In this paper, Software is presented for teaching through interactive demonstrations about lenses. At first we explore lenses constructed by two spherical surfaces. We explore the ray diagrams and wave fronts. Then there is a page for understanding the thick lens model. We introduce a step by step procedure to find the focal length and find the principal planes and finally the use of the focal length and principal points to construct the image. There is a page for finding the position of the image not by the formula but by the method we use on an actual experiment: We move the screen back and forth until we can get the sharpest possible image. This is done by finding the minimum of a standard deviation of the position of the rays for a given position of the screen. Then there is a simulation of an experiment for finding the focal length.

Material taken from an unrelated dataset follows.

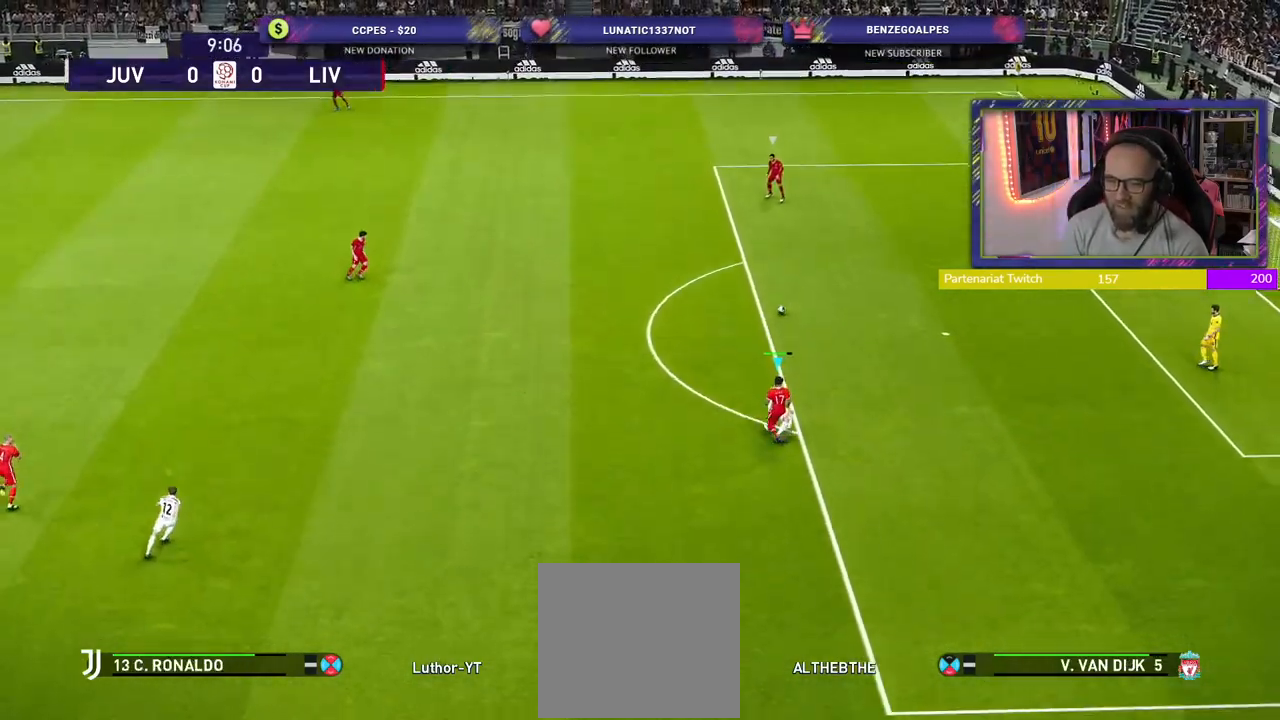
{"dt_ms": 500, "buttons": ["L1"], "left_stick": "up-right", "right_stick": "center", "events": [[240, "left_stick", "up-right"], [460, "L1", "down"], [480, "R2", "up"]]}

This uses a macro to simulate the finding of several image points b for several object points a. These values are used first in the graphical representation of the image point as a function of b and the image points as a function of a. With suitable least square fits we get two lines with parameters that give values for the focal length and principal plane. Then there is a simulation of two experiments of finding the focal length of a lens. The spreadsheet calculates the distance b vs a, the image y, and there ar graphs of y as a function of a and y as a function of b from which we find 1) a hyperbolic fit for y vs a and a linear fit for y vs b from which we calculate the focal distance, 2) it calculates 1/a and 1/b and then finds a linear fit and a parabolic fit for the data. Also we get the same parameters by finding the cuts of lines uniting the point (a,0) and (0,b).. 3) there is a plot of a+b vs a and then the points are fitted with a hyperbola whose asymptotes give the sum of focal length and principal planes. Then there is a page where we can see two lenses for which the shape can change to have a perfect focusing at a given distance. These two lenses are based on Huygens’ ideas, Spherical and Huygen Lenses.